Four years ago, a cheeky survey of workplace attitudes asked more than 2,000 Americans whether they’d prefer to attend an office status meeting or run an dreaded errand like going to the Department of Motor Vehicles to renew a driver’s license, watching paint dry, or getting a root canal.
The results of that survey—conducted by Harris Poll on behalf of software maker Clarizen—spoke volumes: 46% of employed Americans chose one of the dreary tasks over the meeting, with the DMV trip and paint-monitoring named as the preferred choice for 18% and 17% of respondents, respectively.
In countless such surveys, meetings are routinely derided as a waste of time and named as a key productivity killer. Steven Rogelberg, a University of North Carolina professor and scholar of organizational behavior, notes several, including the Clarizen study, in his new book The Surprising Science of Meetings: How You Can Lead Your Team to Peak Performance (Oxford University Press, 2019). But his research reveals the one office type most likely to give a meeting favorable reviews: the person who led or initiated it.
“A leader’s experience of the meeting appears to be fundamentally different from the experiences of other meeting attendees, with leaders thinking things were, well, quite glorious,” Rogelberg observes. In one survey of more than 1,300 Verizon employees, 79% of “respondents rated the meetings they themselves initiated as being extremely or very productive,” he writes, though they said the same of only 56% of meetings led by someone else.
Rogelberg takes these results as a sign of self-inflation bias, a phenomenon he has seen in his own scholarly work, and in a paper he co-authored with a professor at Peking University. That research, which he once described in Harvard Business Review, found a correlation between people who talk most in meetings and more favorable impressions of the meeting experience. “Well, guess who typically talks the most in meetings?” Rogelberg asks.

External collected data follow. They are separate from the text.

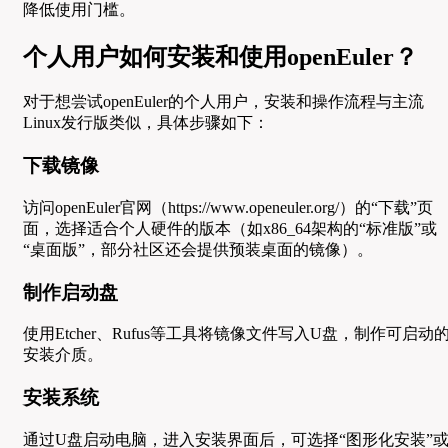
降低使用门槛。
个人用户如何安装和使用openEuler？
对于想尝试openEuler的个人用户，安装和操作流程与主流
Linux发行版类似，具体步骤如下：
下载镜像
访问openEuler官网（https://www.openeuler.org/）的“下载”页
面，选择适合个人硬件的版本（如x86_64架构的“标准版”或
“桌面版”，部分社区还会提供预装桌面的镜像）。
制作启动盘
使用Etcher、Rufus等工具将镜像文件写入U盘，制作可启动
安装介质。
安装系统
通过U盘启动电脑，进入安装界面后，可选择“图形化安装”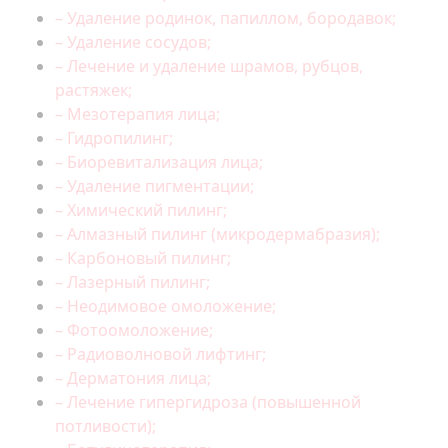
– Удаление родинок, папиллом, бородавок;
– Удаление сосудов;
– Лечение и удаление шрамов, рубцов,
растяжек;
– Мезотерапия лица;
– Гидропилинг;
– Биоревитализация лица;
– Удаление пигментации;
– Химический пилинг;
– Алмазный пилинг (микродермабразия);
– Карбоновый пилинг;
– Лазерный пилинг;
– Неодимовое омоложение;
– Фотоомоложение;
– Радиоволновой лифтинг;
– Дерматония лица;
– Лечение гипергидроза (повышенной
потливости);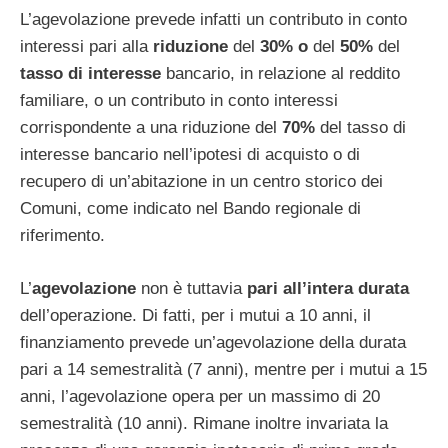
L’agevolazione prevede infatti un contributo in conto
interessi pari alla
riduzione
del
30% o
del
50%
del
tasso di interesse
bancario, in relazione al reddito
familiare, o un contributo in conto interessi
corrispondente a una riduzione del
70%
del tasso di
interesse bancario nell’ipotesi di acquisto o di
recupero di un’abitazione in un centro storico dei
Comuni, come indicato nel Bando regionale di
riferimento.
L’
agevolazione
non è tuttavia
pari all’intera durata
dell’operazione. Di fatti, per i mutui a 10 anni, il
finanziamento prevede un’agevolazione della durata
pari a 14 semestralità (7 anni), mentre per i mutui a 15
anni, l’agevolazione opera per un massimo di 20
semestralità (10 anni). Rimane inoltre invariata la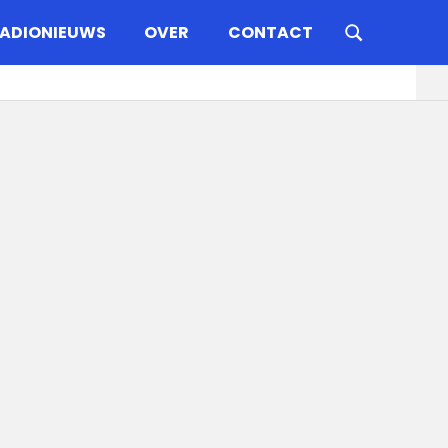
ADIONIEUWS
OVER
CONTACT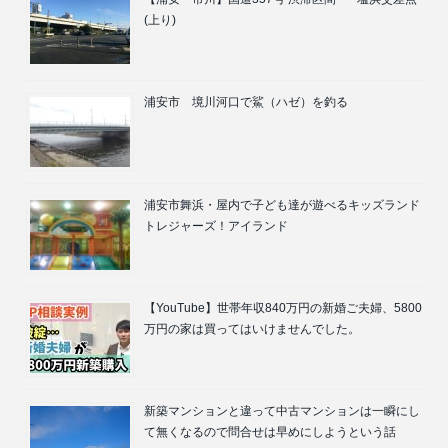
(上り)
浦安市 境川河口で鯊（ハゼ）を釣る
浦安市舞浜・屋内で子ども達が遊べるキッズランド
トレジャーズ！アイランド
【YouTube】世帯年収840万円の新婚ご夫婦、5800
万円の家は買ってはいけませんでした。
新築マンションと違って中古マンションは一瞬にし
て無くなるので問合せは早めにしようという話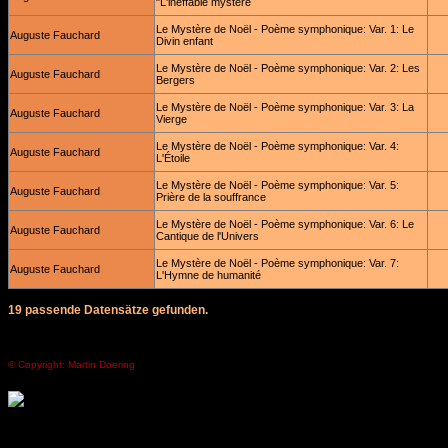
"L'ineffable mystère
Le Mystère de Noël - Poème symphonique: Var. 1: Le
Auguste Fauchard
Divin enfant
Le Mystère de Noël - Poème symphonique: Var. 2: Les
Auguste Fauchard
Bergers
Le Mystère de Noël - Poème symphonique: Var. 3: La
Auguste Fauchard
Vierge
Le Mystère de Noël - Poème symphonique: Var. 4:
Auguste Fauchard
L'Étoile
Le Mystère de Noël - Poème symphonique: Var. 5:
Auguste Fauchard
Prière de la souffrance
Le Mystère de Noël - Poème symphonique: Var. 6: Le
Auguste Fauchard
Cantique de l'Univers
Le Mystère de Noël - Poème symphonique: Var. 7:
Auguste Fauchard
L'Hymne de humanité
19 passende Datensätze gefunden.
© Copyright: Martin Doering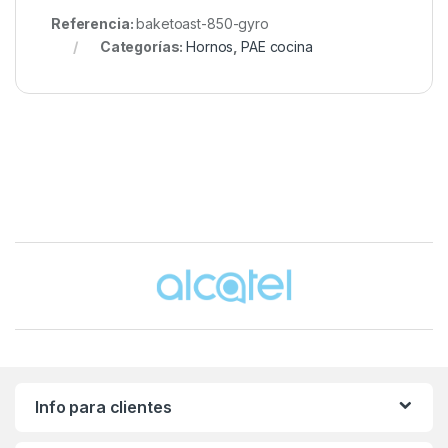
Referencia:
baketoast-850-gyro
Categorías:
Hornos
,
PAE cocina
Brands Carousel
Info para clientes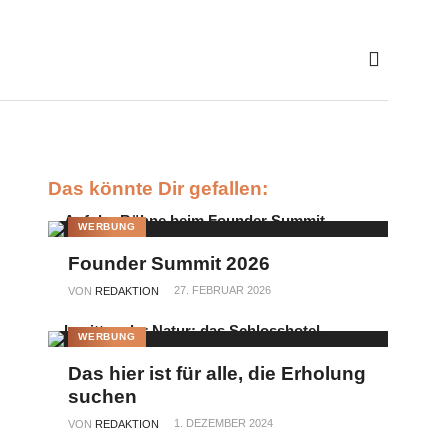
Das könnte Dir gefallen:
WERBUNG
Founder Summit 2026
27. FEBRUAR 2026
VON
REDAKTION
WERBUNG
Das hier ist für alle, die Erholung
suchen
1. DEZEMBER 2024
VON
REDAKTION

What’s behind your meeting routine?
If you’re a manager, dear reader, the odds that your team eagerly anticipates your meetings are low. But don’t blame yourself entirely. Our corporate culture is doing meetings wrong. As productivity and motivation author Daniel Pink has pointed out, for instance, companies ignore what science has taught us about the times of day when people are more likely to be creative or analytical, and instead schedule meetings based only on when key people are available. It’s “managerial malpractice,” says Pink.
The same charge could apply to organizations that don’t teach managers how to run meetings, which is most of them: Rogelberg has found that only a fraction of leaders have been coached in meeting facilitation. Given that an estimated 55 million meetings are held daily in the US, as his book suggests, there must be a hell of a lot of bad meetings going on where employees would rather be having a root canal.
Many of those unpleasant meetings are probably the result of, among other issues, plain laziness. Within companies, unquestioned norms about how meetings are held can create rituals that live on for years, according to Rogelberg. Even the one-hour meeting standard exists only because that was the habit decades ago, he explains, so it became the literal default in our calendar software, and the tradition continued.
The telltale signs you’re not doing it right
Software like Slack and other group messaging apps have cut back on the need for certain types of information-gathering meetings, or even brainstorming hours, but we haven’t been able to shake the in-person congregation entirely. We still need the conference table as a stand-in for the ancient ancestral hearth, and the opportunity to bond with each other. Rogelberg observes that as companies have become more democratic and structurally flat, meetings have come to be seen as more essential, not less.
Handily, the professor—who, it should be noted, also sells meeting-leading seminars as a consultant— offers some concrete, observable signs that you can use to gauge whether your meetings are going well.
During a meeting, for instance, if you’re doing all or most of the talking (something you can measure with a recorder), or if people are playing on their phones and holding side conversations (look around), you may have failed to create equal space for employees to share their thoughts and ideas. Another strong possibility: you may have invited too many people to the party, which allows the less-necessary folks to let their attention roam. Importantly, if your meetings are devoid of conflicting views, he adds, you may not have created psychological safety.
His advice: Your ego may not like it, but start holding an honest meeting quality assessment every three months, and never stop seeking feedback. Building self-awareness about your own meeting style and its deficiencies will make life better for everyone.